##### Exercise text

JonasGeiping / cramming

Cramming the training of a (BERT-type) language model into limited compute.
MIT License
1.29k stars 100 forks source link

torch._dynamo error on step 2: calling compiler function 'inductor' #39

Closed ionutmodo closed 9 months ago

ionutmodo commented 9 months ago

Hi,

I am trying to replicate the final recipe by running python pretrain.py name=amp_b8192_cb_o4_final arch=crammed-bert train=bert-o4 data=pile-readymade as explained in the README file and I am getting the following error: torch._dynamo.exc.BackendCompilerFailed: backend='inductor' raised: FileNotFoundError: [Errno 2] No such file or directory: 'ldconfig'. The error message suggests me to set the environment variables TORCH_LOGS="+dynamo" TORCHDYNAMO_VERBOSE=1 which I did and the error message is shown in the box below. Please help me figure out how to solve this issue related to ldconfig. I could not find a solution to this on the web.

##########

**Work instructions:**
a) According to the issue text, which file or directory does the error report as missing?
b) Reproduce the passage of the issue text between "ionutmodo commented 9" and "on the web.", inclusive.

##### Given records

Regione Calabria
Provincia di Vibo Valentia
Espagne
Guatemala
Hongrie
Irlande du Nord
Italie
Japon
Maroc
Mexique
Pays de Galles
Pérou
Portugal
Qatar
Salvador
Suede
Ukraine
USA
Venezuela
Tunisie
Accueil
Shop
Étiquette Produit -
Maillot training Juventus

##########

**Task-by-task answers:**
a) 'ldconfig'

b)
ionutmodo commented 9 months ago

Hi,

I am trying to replicate the final recipe by running python pretrain.py name=amp_b8192_cb_o4_final arch=crammed-bert train=bert-o4 data=pile-readymade as explained in the README file and I am getting the following error: torch._dynamo.exc.BackendCompilerFailed: backend='inductor' raised: FileNotFoundError: [Errno 2] No such file or directory: 'ldconfig'. The error message suggests me to set the environment variables TORCH_LOGS="+dynamo" TORCHDYNAMO_VERBOSE=1 which I did and the error message is shown in the box below. Please help me figure out how to solve this issue related to ldconfig. I could not find a solution to this on the web.